The more you know about window shades, the better off you’ll be when it comes time to make a purchase. The wide array of fabrics, styles and colors are dizzying, and can intimidate even the most seasoned shopper.

Here are a few types of shades:

1) Roller shades. They are they ones you remember from years ago. They’re flat, and they’re the ones that needed a little tug on the bottom to retract and be stored around the top roller. These shades now come in more colors and patterns than just the white that we knew.

2) Roman. These graceful panels look good no matter what. They’re made of a soft fabric, and when they’re down, they lay in graceful graduated folds. When they’re raised, the folds gather into tight loops. A cord down one side of the shade controls the movement of the shade. They add a classy look to any room.


3) Cascade. The mechanics are very similar to Roman shades, but they’re designed to go up in irregular shaped folds.

4) Fan. This type of shade is pulled up from the middle, thus causing the outer sides to hang, causing a rounded fan shape.

5) Balloon. The fabric panels on this type of shade are raised irregularly to cause billowing throughout the shade. The cord that threads through rings attached to the bottom of the shade help accentuate the ballooning.
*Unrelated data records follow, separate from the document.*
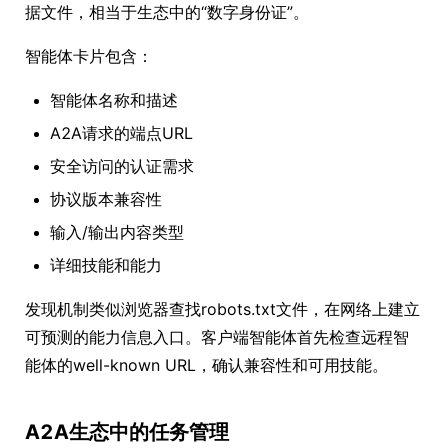
据文件，相当于生态中的“数字身份证”。
智能体卡片包含：
智能体名称和描述
A2A请求的端点URL
安全访问的认证需求
协议版本兼容性
输入/输出内容类型
详细技能和能力
发现机制类似浏览器查找robots.txt文件，在网络上建立
可预测的能力信息入口。客户端智能体首先检查远程智
能体的well-known URL，确认兼容性和可用技能。
A2A生态中的任务管理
The variations of this are the skirted balloon, which is the balloon with a flat panel on the bottom, and the tailed balloon, where the center of the shade rises in soft folds and the outer sides hang down, and the cloud, which is the addition of a gathered heading for a different effect.

6) Austrian. The generous fabric in the panel is twice as long as the drop. When the shade is in the lowered position, soft scalloped folds are created.

7) Pleated. These panels are made of folded paper or fabric. The paper shades are popular among the budget-conscious as well as the ‘newly-moved-in’. The paper shades are reasonably priced and are affixed by an adhesive strip on the shade.

Details help create a finished look. You can use tassels, fringe, rickrack or other edgings. So even if you don’t want to make new shades, you can add your own little touch to store-bought ones.

These shades can stand alone or be combined with other window treatments like curtains or valances for a finished look.

Use your imagination and discover a shade style that works for you!